W wieku 21 lat postanowiłaś „zerwać się” do Londynu. Skąd ten pomysł?
Nie pamiętam. Pewnie stąd, że wszyscy tam wtedy wyjeżdżali. Wzięłam urlop dziekański i poleciałam. To był wariacki wyjazd. Nawet nie wiedziałam, gdzie spędzę pierwszą noc. Ciężko pracowałam. Najpierw byłam kelnerką w Garfunkelsie. Miałam tam nawet stałych klientów, jakkolwiek by to brzmiało. Potem pracowałam jako shop assistant u Sikha w sklepie z ciuchami na Earl’s Court. Można powiedzieć, że pięłam się po drabinie kariery (śmiech). Ale i tak wolałam grać i śpiewać ze znajomymi przed wejściami do metra albo na Portobello Road.
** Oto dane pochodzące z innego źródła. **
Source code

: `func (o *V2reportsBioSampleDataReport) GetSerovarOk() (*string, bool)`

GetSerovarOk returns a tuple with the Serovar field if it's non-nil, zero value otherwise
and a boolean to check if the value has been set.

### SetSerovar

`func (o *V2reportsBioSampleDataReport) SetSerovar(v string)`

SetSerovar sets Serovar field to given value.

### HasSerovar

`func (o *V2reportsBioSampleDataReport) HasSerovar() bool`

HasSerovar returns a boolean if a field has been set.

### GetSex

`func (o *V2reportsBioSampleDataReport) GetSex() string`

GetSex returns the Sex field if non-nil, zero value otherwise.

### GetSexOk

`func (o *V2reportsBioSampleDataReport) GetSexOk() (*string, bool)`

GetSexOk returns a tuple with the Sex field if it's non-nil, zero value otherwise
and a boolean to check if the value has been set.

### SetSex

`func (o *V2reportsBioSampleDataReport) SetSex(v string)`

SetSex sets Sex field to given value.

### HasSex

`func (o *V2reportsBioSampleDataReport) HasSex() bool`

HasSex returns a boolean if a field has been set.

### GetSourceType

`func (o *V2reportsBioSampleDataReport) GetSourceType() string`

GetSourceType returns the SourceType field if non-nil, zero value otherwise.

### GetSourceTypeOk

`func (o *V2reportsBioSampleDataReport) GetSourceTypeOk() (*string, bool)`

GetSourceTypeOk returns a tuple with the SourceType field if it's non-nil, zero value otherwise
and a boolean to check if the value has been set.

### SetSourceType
Rozkochiwałaś też w sobie Anglików. Trzech podobno się oświadczyło.
Jak na pół roku to nie jest jakiś świetny wynik (śmiech). Nie gadajmy o tym. Po prostu Anglicy lubią Polki i tyle.
Ty za to w tamtych czasach najbardziej lubiłaś basistów.
Nie tylko. Przeważnie podobali mi się faceci pokręceni, trudni, nie do końca zbalansowani. I nie chodzi tu o typ Jamesa Deana, choć i tacy się zdarzali. Generalnie lubiłam cięższy kaliber. Mężczyzn, z którymi mogły się rozegrać jakieś potencjalne dramaty. Potrzebowałam tego. Być może była to projekcja mnie samej. Dziś wolę normalnych. Zresztą… kiedyś wszystko kojarzyło mi się z seksem.
Czyli?
Byłam bardzo kreatywna (śmiech). Prawie każda przyjaźń przeobrażała się w coś więcej. Dziś mam wreszcie przestrzeń na przyjaźń bez podtekstów. Ale spokojnie… moje libido nie ucierpiało. W ogóle uważam, że popęd to główna siła napędowa człowieka. Być może właśnie dlatego wciąż żyję.
I co to za życie?
Dopiero się w nim niepewnie rozglądam. Czuję się, jakbym po kilkunastu latach opuściła klasztor Shaolin. Wcześniej nie miałam ze sobą wystarczającego kontaktu. Jak sobie przypomnę, co ja kiedyś wyprawiałam, cała się trzęsę. Zresztą lęk to moje drugie imię. Zdarzało mi się też bredzić trzy po trzy. Przez długi czas byłam zamknięta na innych.
A dzisiaj?
Z chęcią was słucham – to nowość, bo kiedyś byłam zainteresowana głównie swoimi poglądami. Prawdopodobnie mało interesowałoby mnie wasze zdanie. A teraz widzę w was samo dobro i ciepło (śmiech).